Awesome

Code to reproduce the paper Learned Protein Embeddings for Machine Learning.

Installation

embeddings_reproduction can be installed with pip from the command line using the following command:

$ pip install git+https://github.com/fhalab/embeddings_reproduction.git

It can also be installed in editable mode (-e) from the source with:

$ git clone https://github.com/fhalab/embeddings_reproduction.git
$ cd embeddings_reproduction
$ pip install -e .

The second option might be necessary depending on how your computer handles Git-LFS. Because some of the files are large, the connection might time out.

Computing Environment

This was originally developed using Anaconda Python 3.5 and the following packages and versions:

gensim==1.0.1
numpy==1.13.1
pandas==0.20.3
scipy==0.19.1
sklearn==0.19.0
matplotlib==2.0.2
seaborn==0.8.1

File structure

The repository is divided into code, inputs and outputs. Inputs contains all the unlabeled sequences used to build docvec models, the labeled sequences used to build Gaussian process regression models, and AAIndex, ProFET, and one-hot encodings of the labeled sequences. Code contains Python implementations of Gaussian process regression and the mismatch string kernel in addition to Jupyter notebooks that reproduce the analyses in the paper. Outputs contains all the embeddings produced during the course of analysis and csvs storing the results of the cross-validation over embedding hyperparameters, the negative controls, and the results of varying the embedding dimension or the number of unlabeled sequences. Note that while code to train docvec models is provided, the actual docvec models produced by gensim are not included in the repository because they are too large. These are at freely available at http://cheme.caltech.edu/~kkyang/.
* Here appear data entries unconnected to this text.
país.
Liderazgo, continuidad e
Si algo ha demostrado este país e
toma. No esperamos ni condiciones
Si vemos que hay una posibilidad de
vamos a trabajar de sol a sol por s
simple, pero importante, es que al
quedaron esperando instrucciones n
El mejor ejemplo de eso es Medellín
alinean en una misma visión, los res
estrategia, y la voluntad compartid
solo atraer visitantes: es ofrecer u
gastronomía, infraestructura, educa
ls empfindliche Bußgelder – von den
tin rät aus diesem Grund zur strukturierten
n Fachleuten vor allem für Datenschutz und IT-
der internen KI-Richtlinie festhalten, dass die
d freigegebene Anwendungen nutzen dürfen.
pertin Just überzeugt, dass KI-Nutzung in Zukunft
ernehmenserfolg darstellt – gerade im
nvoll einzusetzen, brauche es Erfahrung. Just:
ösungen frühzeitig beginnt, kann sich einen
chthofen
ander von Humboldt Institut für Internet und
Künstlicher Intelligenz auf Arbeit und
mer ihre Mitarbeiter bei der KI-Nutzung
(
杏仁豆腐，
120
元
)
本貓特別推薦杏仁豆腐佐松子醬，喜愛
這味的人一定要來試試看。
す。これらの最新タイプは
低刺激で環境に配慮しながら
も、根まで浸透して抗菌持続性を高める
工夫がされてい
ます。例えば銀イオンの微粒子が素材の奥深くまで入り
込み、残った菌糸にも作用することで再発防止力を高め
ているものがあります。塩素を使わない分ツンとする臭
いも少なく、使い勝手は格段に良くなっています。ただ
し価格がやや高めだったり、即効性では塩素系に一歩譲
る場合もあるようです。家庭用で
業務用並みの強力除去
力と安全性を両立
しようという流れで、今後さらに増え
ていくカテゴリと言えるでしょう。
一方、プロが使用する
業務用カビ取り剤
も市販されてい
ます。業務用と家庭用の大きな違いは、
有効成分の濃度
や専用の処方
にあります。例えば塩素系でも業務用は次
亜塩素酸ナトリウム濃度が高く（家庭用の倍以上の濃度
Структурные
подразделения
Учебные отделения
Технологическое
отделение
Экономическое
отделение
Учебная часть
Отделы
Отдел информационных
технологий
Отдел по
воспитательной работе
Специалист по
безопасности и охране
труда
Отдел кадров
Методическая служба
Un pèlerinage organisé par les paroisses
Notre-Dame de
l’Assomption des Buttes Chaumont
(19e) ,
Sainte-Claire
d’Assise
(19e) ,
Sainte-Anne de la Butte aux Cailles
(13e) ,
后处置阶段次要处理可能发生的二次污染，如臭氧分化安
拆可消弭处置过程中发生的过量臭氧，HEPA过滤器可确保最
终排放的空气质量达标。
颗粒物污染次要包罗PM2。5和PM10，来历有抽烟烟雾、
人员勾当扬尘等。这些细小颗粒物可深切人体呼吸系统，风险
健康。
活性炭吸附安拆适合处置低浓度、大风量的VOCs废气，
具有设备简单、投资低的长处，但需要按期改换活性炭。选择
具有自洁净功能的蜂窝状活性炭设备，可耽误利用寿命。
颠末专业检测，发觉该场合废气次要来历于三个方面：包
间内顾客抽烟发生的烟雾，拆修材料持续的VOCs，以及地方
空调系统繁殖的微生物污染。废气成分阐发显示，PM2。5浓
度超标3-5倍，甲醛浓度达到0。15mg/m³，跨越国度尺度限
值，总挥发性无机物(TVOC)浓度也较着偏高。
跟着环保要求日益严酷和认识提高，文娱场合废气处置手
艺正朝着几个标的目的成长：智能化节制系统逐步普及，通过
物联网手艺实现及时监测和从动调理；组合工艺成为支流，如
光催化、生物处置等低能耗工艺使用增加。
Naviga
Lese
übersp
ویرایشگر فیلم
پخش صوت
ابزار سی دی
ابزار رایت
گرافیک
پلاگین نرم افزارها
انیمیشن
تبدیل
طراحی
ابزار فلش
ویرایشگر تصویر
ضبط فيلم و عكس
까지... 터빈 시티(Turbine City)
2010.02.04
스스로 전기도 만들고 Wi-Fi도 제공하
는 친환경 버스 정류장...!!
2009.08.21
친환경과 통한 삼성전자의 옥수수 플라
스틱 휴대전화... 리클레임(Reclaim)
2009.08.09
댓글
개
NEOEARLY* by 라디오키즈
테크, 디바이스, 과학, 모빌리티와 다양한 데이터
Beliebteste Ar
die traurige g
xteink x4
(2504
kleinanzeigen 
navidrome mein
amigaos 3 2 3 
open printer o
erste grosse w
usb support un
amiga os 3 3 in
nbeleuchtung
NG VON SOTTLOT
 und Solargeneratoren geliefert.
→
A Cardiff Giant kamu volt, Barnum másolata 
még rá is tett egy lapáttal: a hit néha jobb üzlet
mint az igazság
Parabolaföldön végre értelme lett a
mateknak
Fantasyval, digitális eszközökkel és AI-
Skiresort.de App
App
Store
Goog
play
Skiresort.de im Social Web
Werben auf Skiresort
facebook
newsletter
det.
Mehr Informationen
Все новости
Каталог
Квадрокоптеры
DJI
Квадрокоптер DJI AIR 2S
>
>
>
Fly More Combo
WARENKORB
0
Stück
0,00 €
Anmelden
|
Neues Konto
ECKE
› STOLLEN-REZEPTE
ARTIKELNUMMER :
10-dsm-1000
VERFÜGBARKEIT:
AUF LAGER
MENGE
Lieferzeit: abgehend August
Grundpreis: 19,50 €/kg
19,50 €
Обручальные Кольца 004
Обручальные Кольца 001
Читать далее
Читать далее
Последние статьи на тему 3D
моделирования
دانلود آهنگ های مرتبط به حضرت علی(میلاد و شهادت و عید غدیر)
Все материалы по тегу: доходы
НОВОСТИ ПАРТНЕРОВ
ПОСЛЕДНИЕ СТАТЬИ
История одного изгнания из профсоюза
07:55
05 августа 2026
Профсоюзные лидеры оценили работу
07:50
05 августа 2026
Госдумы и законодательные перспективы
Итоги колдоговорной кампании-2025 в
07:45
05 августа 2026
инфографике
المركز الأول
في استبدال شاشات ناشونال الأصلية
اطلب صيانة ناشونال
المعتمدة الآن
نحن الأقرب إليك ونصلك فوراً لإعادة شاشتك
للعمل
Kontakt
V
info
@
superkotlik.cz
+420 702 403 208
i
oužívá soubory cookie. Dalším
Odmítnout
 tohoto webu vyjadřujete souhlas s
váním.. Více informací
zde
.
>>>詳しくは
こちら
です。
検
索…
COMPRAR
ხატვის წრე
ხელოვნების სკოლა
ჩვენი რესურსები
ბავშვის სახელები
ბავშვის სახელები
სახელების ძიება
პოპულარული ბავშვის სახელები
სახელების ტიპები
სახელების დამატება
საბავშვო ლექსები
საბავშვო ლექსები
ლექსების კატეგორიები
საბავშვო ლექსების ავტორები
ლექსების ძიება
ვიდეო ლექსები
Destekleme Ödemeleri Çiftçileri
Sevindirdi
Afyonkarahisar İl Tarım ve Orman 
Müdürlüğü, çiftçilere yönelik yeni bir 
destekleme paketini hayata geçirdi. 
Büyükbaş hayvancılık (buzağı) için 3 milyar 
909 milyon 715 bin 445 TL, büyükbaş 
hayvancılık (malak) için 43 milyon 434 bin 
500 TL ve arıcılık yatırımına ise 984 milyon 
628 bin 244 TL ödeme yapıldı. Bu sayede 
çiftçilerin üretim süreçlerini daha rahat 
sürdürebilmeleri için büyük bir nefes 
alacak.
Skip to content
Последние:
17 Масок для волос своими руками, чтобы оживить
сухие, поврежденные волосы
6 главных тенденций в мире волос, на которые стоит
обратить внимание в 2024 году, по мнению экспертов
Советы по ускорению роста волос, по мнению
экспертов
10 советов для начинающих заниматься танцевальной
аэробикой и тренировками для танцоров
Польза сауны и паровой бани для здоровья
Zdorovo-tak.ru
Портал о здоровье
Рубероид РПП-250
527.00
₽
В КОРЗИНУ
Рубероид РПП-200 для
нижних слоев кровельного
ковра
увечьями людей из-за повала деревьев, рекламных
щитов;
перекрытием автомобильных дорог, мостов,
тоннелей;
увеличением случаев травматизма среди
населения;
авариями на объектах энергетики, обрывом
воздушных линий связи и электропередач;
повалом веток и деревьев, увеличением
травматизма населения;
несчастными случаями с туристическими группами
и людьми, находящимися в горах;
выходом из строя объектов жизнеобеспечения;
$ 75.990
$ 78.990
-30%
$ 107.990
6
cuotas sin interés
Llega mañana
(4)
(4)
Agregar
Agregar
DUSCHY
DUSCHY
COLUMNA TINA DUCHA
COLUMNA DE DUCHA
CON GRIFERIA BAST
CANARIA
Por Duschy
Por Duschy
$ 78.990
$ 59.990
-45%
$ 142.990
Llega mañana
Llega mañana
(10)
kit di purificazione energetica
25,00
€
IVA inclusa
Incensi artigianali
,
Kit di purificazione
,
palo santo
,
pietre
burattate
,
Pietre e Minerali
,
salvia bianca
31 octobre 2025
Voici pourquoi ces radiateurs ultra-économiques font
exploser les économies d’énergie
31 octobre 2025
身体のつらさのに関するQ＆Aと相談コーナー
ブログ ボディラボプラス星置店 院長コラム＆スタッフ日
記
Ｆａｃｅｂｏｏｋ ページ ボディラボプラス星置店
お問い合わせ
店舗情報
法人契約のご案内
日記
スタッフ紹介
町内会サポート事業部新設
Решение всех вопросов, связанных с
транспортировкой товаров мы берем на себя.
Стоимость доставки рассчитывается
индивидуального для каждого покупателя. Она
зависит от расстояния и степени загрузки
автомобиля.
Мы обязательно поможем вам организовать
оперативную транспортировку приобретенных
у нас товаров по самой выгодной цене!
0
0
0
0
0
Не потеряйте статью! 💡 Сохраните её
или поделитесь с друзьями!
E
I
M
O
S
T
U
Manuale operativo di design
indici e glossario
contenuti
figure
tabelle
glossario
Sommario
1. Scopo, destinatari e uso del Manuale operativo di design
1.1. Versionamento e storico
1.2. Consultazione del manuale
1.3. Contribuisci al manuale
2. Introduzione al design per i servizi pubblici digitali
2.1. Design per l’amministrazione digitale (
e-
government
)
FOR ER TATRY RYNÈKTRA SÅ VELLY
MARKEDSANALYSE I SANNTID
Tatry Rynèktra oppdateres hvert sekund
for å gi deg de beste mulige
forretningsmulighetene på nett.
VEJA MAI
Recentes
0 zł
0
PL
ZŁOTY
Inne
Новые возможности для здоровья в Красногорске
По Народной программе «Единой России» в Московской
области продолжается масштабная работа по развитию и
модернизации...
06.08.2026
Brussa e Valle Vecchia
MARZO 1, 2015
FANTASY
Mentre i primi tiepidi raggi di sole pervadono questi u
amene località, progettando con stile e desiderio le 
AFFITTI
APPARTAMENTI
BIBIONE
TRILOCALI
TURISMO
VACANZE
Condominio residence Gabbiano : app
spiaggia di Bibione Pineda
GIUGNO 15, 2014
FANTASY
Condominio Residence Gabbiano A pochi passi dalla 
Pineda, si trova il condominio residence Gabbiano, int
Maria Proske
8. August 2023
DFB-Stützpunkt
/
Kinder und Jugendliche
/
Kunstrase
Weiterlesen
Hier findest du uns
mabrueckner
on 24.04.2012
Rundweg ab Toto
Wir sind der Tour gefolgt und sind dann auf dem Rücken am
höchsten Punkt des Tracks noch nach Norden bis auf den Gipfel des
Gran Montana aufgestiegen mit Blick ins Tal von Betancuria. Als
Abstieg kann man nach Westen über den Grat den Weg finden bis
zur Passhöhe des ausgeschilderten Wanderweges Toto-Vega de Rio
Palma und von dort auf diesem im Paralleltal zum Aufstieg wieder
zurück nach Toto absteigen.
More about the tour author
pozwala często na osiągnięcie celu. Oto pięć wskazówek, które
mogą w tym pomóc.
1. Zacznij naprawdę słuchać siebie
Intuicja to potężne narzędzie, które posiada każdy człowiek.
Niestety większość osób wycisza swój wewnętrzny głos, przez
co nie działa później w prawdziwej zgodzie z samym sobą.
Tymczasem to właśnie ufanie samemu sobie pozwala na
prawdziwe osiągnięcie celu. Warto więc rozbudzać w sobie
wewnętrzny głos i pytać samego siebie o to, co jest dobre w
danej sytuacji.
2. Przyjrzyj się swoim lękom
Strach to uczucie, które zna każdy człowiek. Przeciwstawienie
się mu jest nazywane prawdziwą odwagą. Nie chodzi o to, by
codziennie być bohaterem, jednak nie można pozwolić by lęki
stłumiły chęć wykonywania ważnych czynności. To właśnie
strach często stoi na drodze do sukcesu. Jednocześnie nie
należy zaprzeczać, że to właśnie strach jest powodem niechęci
Inferring embeddings using a pretrained model

To infer embeddings, you need a model and all it's associated files, and an iterable of sequences. For example, to infer embeddings using original_5_7 (no randomization, k=5, w=7):

Download original_5_7.pkl, original_5_7.pkl.docvecs.doctag_syn0.npy, original_5_7.pkl.syn1neg.npy, and original_5_7.pkl.wv.syn0.npy. Make sure they are all in the same directory.
After installing the embeddings_reproduction package, and assuming we're in the same directory as the models:

from embeddings_reproduction import embedding_tools

embeds = embedding_tools.get_embeddings_new('original_5_7.pkl', seqs, k=5, overlap=False)

The choice of pretrained model should be treated as a hyperparameter and chosen using validation.